To the editor: One the state’s major issues that was not fixed during the past regular session of the Legislature is the water quality and public health crisis caused by PFAS (per- and polyfluoroalkyl substances) contamination. PFAS contaminate the drinking water of thousands of people in Alaska because of the dispersive use of PFAS in firefighting foams used on airports and military bases. Several lakes have been closed to fishing because of PFAS contamination. There are many more sites of known or suspected PFAS contamination that have not been tested. These “forever chemicals” are dangerous substances that do not break down and cause a range of adverse health effects including cancers, immune system suppression and reproductive disorders.
The Legislature failed to act on bills that address the PFAS problem, House Bill 121 and Senate Bill 171. These set enforceable drinking water standards, requirements for polluters to pay for safe drinking water and prevent further harm. Safe alternatives are readily available.
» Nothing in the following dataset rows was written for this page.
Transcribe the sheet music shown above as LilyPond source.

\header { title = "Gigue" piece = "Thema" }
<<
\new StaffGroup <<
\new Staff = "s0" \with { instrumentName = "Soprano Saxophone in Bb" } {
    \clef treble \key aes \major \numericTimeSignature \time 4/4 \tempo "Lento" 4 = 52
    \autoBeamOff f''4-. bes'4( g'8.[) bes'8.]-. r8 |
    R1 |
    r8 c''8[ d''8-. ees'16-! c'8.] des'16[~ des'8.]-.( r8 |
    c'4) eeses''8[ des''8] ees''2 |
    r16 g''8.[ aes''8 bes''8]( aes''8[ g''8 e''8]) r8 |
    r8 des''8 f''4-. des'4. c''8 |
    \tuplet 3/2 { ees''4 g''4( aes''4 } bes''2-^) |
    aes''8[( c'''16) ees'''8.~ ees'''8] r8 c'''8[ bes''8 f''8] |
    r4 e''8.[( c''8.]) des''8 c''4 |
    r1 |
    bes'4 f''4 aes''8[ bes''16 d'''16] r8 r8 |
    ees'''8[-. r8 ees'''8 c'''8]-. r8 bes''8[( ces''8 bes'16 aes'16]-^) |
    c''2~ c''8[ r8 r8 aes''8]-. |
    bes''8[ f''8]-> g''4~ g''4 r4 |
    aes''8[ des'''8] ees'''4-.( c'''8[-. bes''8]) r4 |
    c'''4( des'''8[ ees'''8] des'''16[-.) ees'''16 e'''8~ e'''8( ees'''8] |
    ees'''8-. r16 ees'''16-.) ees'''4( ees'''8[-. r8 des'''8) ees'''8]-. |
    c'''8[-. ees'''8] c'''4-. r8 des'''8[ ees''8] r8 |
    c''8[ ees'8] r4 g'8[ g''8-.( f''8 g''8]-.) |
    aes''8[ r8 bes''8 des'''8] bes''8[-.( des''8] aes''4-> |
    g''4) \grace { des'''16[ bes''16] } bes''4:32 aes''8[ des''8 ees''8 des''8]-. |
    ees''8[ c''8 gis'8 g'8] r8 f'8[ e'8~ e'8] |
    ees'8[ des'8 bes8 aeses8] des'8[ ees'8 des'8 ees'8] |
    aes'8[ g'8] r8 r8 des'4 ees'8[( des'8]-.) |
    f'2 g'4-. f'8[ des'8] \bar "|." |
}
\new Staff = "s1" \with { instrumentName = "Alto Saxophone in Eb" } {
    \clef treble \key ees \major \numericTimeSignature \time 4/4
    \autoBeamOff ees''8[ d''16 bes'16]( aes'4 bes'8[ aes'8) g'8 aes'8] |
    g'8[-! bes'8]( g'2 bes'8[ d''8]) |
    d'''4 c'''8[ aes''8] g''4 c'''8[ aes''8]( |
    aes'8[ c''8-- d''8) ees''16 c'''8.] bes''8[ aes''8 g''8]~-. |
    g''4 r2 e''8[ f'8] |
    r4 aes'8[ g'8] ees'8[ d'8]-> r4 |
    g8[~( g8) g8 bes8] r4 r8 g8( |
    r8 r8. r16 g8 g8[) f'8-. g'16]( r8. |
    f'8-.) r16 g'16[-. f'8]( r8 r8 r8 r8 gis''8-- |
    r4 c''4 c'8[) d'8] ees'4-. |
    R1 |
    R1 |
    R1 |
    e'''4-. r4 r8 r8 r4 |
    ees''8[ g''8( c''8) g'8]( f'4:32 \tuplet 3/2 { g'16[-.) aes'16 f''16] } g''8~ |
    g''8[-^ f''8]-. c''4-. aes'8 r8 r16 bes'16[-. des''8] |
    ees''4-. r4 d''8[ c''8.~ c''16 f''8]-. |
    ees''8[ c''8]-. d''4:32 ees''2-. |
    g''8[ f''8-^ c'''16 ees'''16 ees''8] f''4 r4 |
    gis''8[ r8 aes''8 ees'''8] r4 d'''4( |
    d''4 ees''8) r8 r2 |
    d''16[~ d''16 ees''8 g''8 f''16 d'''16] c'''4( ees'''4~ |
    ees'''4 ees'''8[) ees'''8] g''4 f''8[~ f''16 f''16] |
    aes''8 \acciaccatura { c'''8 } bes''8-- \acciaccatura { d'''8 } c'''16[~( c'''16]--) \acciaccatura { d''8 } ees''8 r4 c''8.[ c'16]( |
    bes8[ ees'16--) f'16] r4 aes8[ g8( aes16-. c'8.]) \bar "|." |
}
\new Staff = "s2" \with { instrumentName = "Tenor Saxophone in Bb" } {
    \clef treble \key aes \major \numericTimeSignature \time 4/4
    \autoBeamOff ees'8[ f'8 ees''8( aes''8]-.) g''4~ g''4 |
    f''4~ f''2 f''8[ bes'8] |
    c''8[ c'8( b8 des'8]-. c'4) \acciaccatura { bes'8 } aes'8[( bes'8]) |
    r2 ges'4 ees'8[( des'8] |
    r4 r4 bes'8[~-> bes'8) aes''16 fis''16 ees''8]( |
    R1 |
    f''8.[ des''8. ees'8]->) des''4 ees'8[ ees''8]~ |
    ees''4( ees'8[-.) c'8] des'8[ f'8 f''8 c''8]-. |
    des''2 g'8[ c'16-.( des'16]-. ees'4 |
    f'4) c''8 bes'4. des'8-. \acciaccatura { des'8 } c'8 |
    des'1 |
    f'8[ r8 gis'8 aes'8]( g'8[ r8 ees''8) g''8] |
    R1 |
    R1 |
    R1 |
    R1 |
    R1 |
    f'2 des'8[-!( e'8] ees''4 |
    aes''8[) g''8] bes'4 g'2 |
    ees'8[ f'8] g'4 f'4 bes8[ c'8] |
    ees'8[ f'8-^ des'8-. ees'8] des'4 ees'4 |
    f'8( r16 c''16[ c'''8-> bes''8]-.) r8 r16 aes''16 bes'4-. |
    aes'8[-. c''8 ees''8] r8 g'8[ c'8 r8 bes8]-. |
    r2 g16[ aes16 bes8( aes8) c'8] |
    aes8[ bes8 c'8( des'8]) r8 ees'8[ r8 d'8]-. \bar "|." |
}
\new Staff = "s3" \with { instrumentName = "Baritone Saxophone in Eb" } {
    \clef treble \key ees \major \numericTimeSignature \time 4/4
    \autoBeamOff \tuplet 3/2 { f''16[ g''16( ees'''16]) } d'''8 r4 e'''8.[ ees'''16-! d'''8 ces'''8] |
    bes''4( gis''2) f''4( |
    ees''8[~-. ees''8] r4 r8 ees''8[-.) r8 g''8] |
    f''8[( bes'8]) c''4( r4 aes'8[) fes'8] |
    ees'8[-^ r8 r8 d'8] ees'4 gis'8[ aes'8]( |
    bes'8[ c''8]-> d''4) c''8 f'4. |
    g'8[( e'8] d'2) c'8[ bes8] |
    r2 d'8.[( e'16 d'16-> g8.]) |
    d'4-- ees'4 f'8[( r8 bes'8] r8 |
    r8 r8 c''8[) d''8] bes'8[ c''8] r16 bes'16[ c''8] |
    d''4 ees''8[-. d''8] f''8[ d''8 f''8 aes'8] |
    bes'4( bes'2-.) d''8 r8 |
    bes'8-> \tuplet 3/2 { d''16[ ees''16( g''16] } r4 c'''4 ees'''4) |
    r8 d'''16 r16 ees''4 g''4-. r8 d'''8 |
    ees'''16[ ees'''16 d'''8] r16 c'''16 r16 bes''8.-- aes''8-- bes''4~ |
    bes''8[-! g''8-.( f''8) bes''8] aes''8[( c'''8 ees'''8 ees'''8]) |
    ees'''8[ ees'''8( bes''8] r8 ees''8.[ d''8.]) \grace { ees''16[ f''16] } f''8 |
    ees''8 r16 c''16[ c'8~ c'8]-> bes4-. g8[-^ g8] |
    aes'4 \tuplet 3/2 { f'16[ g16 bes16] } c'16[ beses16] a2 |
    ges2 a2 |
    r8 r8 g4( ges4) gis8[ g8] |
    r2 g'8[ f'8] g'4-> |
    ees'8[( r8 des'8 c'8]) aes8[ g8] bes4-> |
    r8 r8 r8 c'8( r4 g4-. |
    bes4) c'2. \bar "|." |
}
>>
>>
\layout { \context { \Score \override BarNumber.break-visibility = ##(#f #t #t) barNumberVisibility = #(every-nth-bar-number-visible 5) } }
Taxpayers are shouldering the burden of clean up and ultimately the health costs caused by PFAS. In Alaska, costs of PFAS remediation have already exceeded 22 million dollars and this is likely to run into the billions.
Legislators should consider the costs of inaction to health and livelihoods of Alaskans now and in the future. Policymakers in Michigan failed to take action to prevent lead poisoning, resulting in devastating harm to generations of children. We should learn from their mistakes. There is no excuse for policymakers not to take immediate action on PFAS.